Abstract:Automatic face recognition is a research area with high popularity. Many different face recognition algorithms have been proposed in the last thirty years of intensive research in the field. With the popularity of deep learning and its capability to solve a huge variety of different problems, face recognition researchers have concentrated effort on creating better models under this paradigm. From the year 2015, state-of-the-art face recognition has been rooted in deep learning models. Despite the availability of large-scale and diverse datasets for evaluating the performance of face recognition algorithms, many of the modern datasets just combine different factors that influence face recognition, such as face pose, occlusion, illumination, facial expression and image quality.
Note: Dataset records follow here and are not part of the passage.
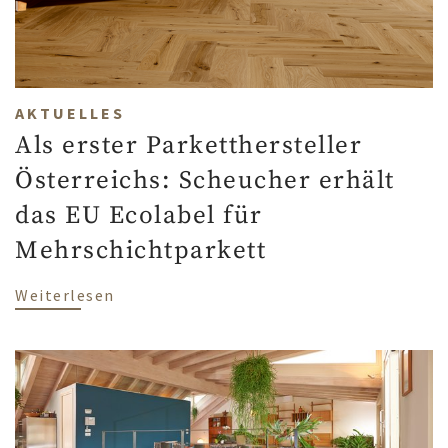
AKTUELLES
Als erster Parketthersteller
Österreichs: Scheucher erhält
das EU Ecolabel für
Mehrschichtparkett
über Als erster Parketthersteller Öster
Weiterlesen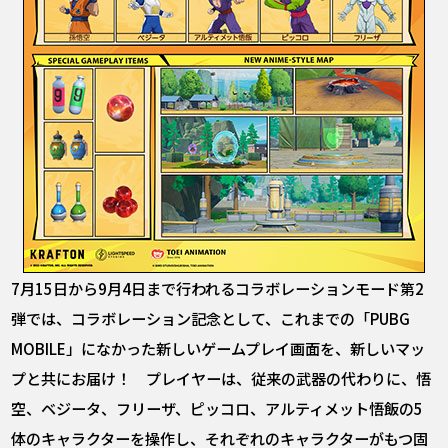
7月15日から9月4日まで行われるコラボレーションモード第2
弾では、コラボレーション記念として、これまでの「PUBG
MOBILE」になかった新しいゲームプレイ画面を、新しいマッ
プと共にお届け！ プレイヤーは、従来の武器の代わりに、悟
空、ベジータ、フリーザ、ピッコロ、アルティメット悟飯の5
体のキャラクターを操作し、それぞれのキャラクターがもつ固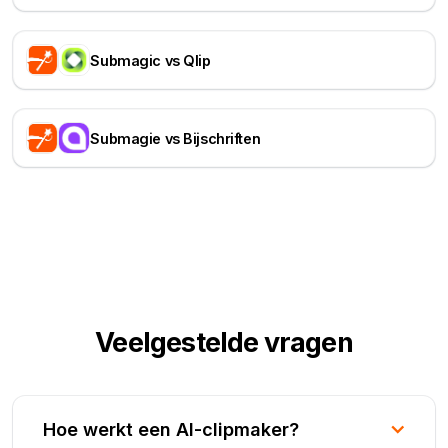
Submagic vs Qlip
Submagie vs Bijschriften
Veelgestelde vragen
Hoe werkt een AI-clipmaker?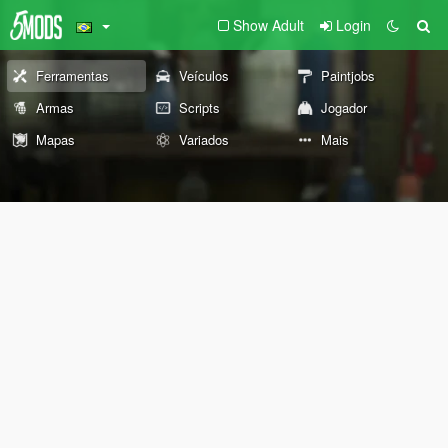
Show Adult
Login
Ferramentas
Veículos
Paintjobs
Armas
Scripts
Jogador
Mapas
Variados
Mais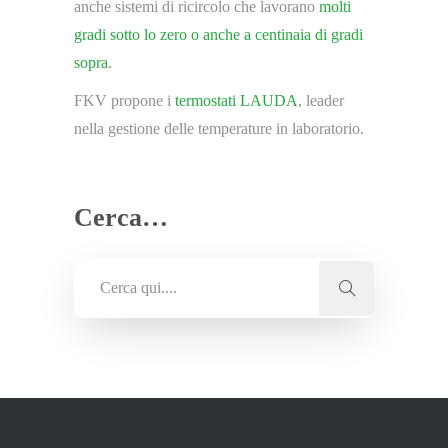
anche sistemi di ricircolo che lavorano
molti
gradi sotto lo zero o anche a centinaia di gradi
sopra
.
FKV propone i
termostati LAUDA
, leader
nella gestione delle temperature in laboratorio.
Cerca…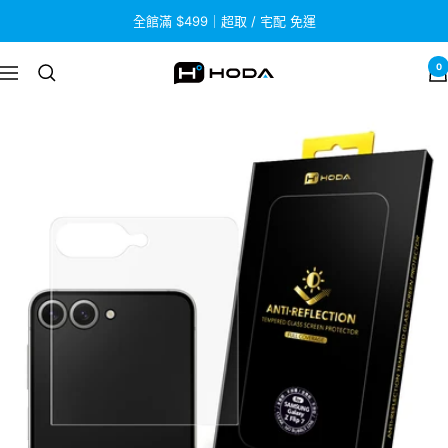
跳
全館滿 $499｜超取 / 宅配 免運
至
內
0
HODA
導
容
航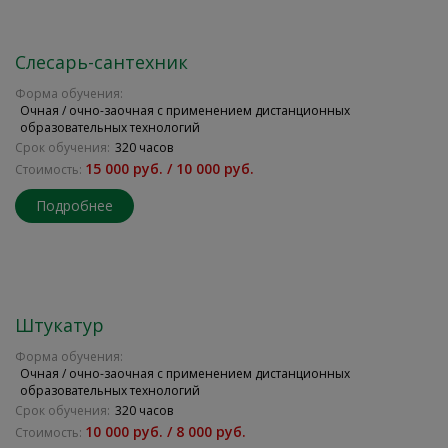
Слесарь-сантехник
Форма обучения:
Очная / очно-заочная с применением дистанционных
образовательных технологий
Срок обучения:
320 часов
15 000 руб. / 10 000 руб.
Стоимость:
Подробнее
Штукатур
Форма обучения:
Очная / очно-заочная с применением дистанционных
образовательных технологий
Срок обучения:
320 часов
10 000 руб. / 8 000 руб.
Стоимость: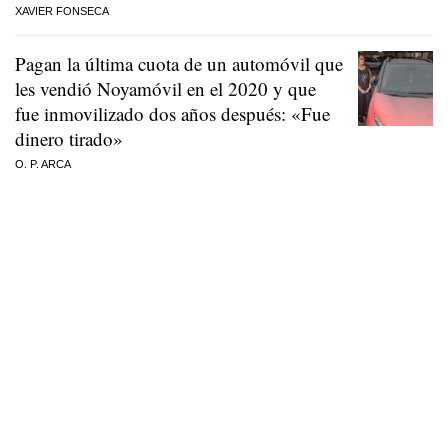
XAVIER FONSECA
Pagan la última cuota de un automóvil que
les vendió Noyamóvil en el 2020 y que
fue inmovilizado dos años después: «Fue
dinero tirado»
O. P. ARCA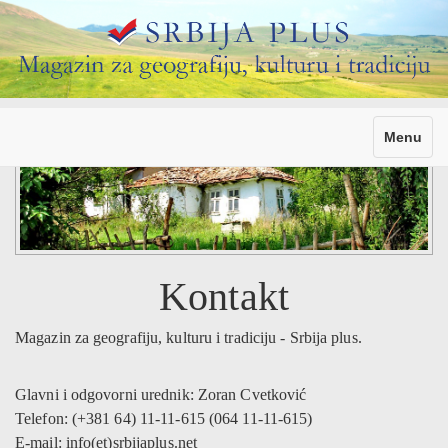
Toggle
Menu
navigati
Kontakt
Magazin za geografiju, kulturu i tradiciju - Srbija plus.
Glavni i odgovorni urednik: Zoran Cvetković
Telefon: (+381 64) 11-11-615 (064 11-11-615)
E-mail: info(et)srbijaplus.net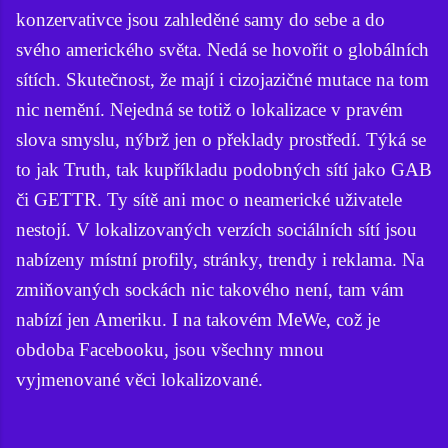
konzervativce jsou zahleděné samy do sebe a do
svého amerického světa. Nedá se hovořit o globálních
sítích. Skutečnost, že mají i cizojazičné mutace na tom
nic nemění. Nejedná se totiž o lokalizace v pravém
slova smyslu, nýbrž jen o překlady prostředí. Týká se
to jak Truth, tak kupříkladu podobných sítí jako GAB
či GETTR. Ty sítě ani moc o neamerické uživatele
nestojí. V lokalizovaných verzích sociálních sítí jsou
nabízeny místní profily, stránky, trendy i reklama. Na
zmiňovaných sockách nic takového není, tam vám
nabízí jen Ameriku. I na takovém MeWe, což je
obdoba Facebooku, jsou všechny mnou
vyjmenované věci lokalizované.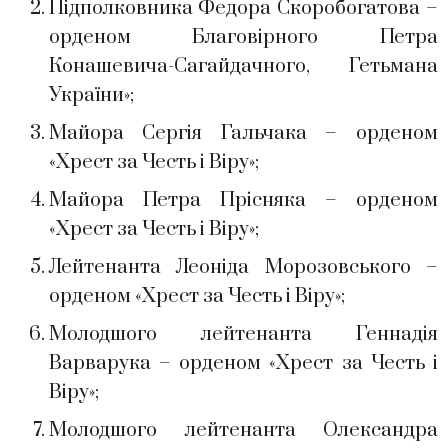
Підполковника Федора Скоробогатова –
орденом Благовірного Петра
Конашевича-Сагайдачного, Гетьмана
України»;
Майора Сергія Гальчака – орденом
«Хрест за Честь і Віру»;
Майора Петра Прісняка – орденом
«Хрест за Честь і Віру»;
Лейтенанта Леоніда Морозовського –
орденом «Хрест за Честь і Віру»;
Молодшого лейтенанта Геннадія
Варварука – орденом «Хрест за Честь і
Віру»;
Молодшого лейтенанта Олександра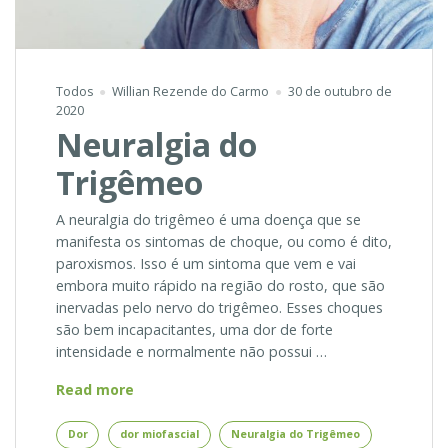
Todos
Willian Rezende do Carmo
30 de outubro de
2020
Neuralgia do
Trigêmeo
A neuralgia do trigêmeo é uma doença que se
manifesta os sintomas de choque, ou como é dito,
paroxismos. Isso é um sintoma que vem e vai
embora muito rápido na região do rosto, que são
inervadas pelo nervo do trigêmeo. Esses choques
são bem incapacitantes, uma dor de forte
intensidade e normalmente não possui …
Neuralgia
Read more
do
Trigêmeo
Dor
dor miofascial
Neuralgia do Trigêmeo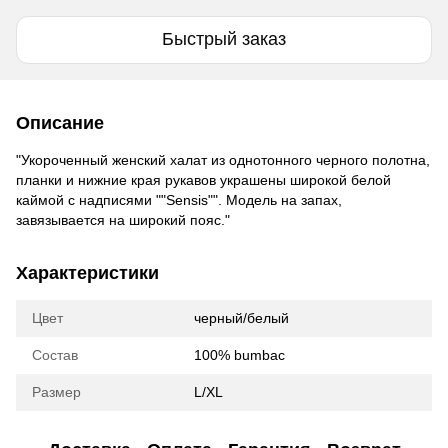
Быстрый заказ
Описание
"Укороченный женский халат из однотонного черного полотна,
планки и нижние края рукавов украшены широкой белой
каймой с надписями ""Sensis"". Модель на запах,
завязывается на широкий пояс."
Характеристики
Цвет
черный/белый
Состав
100% bumbac
Размер
L/XL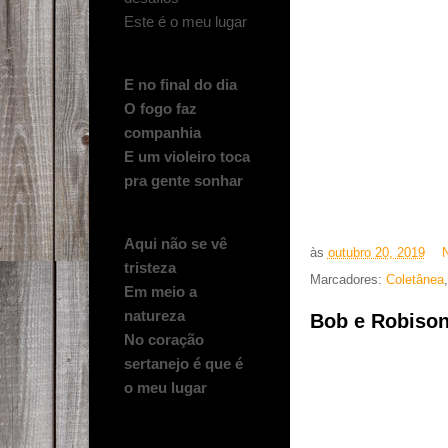
Este é o meu lugar
E no final do dia
O fogo faz
companhia
E um violeiro toca
pra gente sonhar
Aqui não se vê
às
outubro 20, 2019
tristeza
Marcadores:
Coletânea
Em meio a
natureza
Bob e Robison
No coração
sertanejo é que é
o meu lugar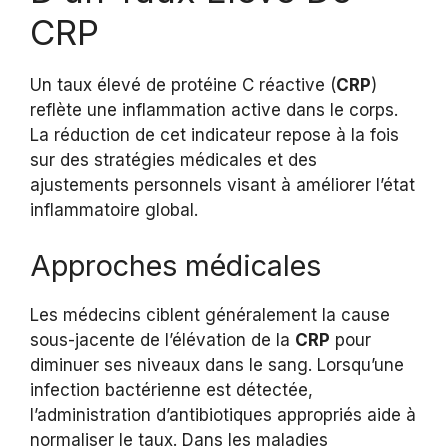
CRP
Un taux élevé de protéine C réactive (
CRP
)
reflète une inflammation active dans le corps.
La réduction de cet indicateur repose à la fois
sur des stratégies médicales et des
ajustements personnels visant à améliorer l’état
inflammatoire global.
Approches médicales
Les médecins ciblent généralement la cause
sous-jacente de l’élévation de la
CRP
pour
diminuer ses niveaux dans le sang. Lorsqu’une
infection bactérienne est détectée,
l’administration d’antibiotiques appropriés aide à
normaliser le taux. Dans les maladies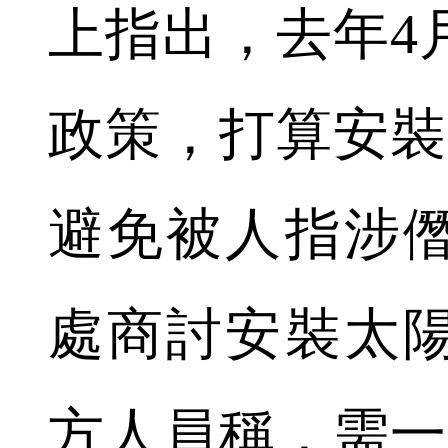
上指出，去年4
政策，打算安裝
避免被人指涉
處商討安裝太
方人員稱，需一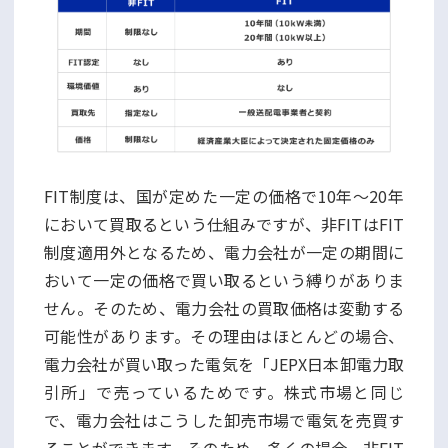
FIT制度は、国が定めた一定の価格で10年～20年
において買取るという仕組みですが、非FITはFIT
制度適用外となるため、電力会社が一定の期間に
おいて一定の価格で買い取るという縛りがありま
せん。そのため、電力会社の買取価格は変動する
可能性があります。その理由はほとんどの場合、
電力会社が買い取った電気を「JEPX日本卸電力取
引所」で売っているためです。株式市場と同じ
で、電力会社はこうした卸売市場で電気を売買す
ることができます。そのため、多くの場合、非FIT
When algorithms produce errors on these datasets, it is not clear which of the factors has caused this error and, hence, there is no guidance in which direction more research is required. This work is a followup from our previous works developed in 2014 and eventually published in 2016, showing the impact of various facial aspects on face recognition algorithms. By comparing the current state-of-the-art with the best systems from the past, we demonstrate that faces under strong occlusions, some types of illumination, and strong expressions are problems mastered by deep learning algorithms, whereas recognition with low-resolution images, extreme pose variations, and open-set recognition is still an open problem. To show this, we run a sequence of experiments using six different datasets and five different face recognition algorithms in an open-source and reproducible manner. We provide the source code to run all of our experiments, which is easily extensible so that utilizing your own deep network in our evaluation is just a few minutes away.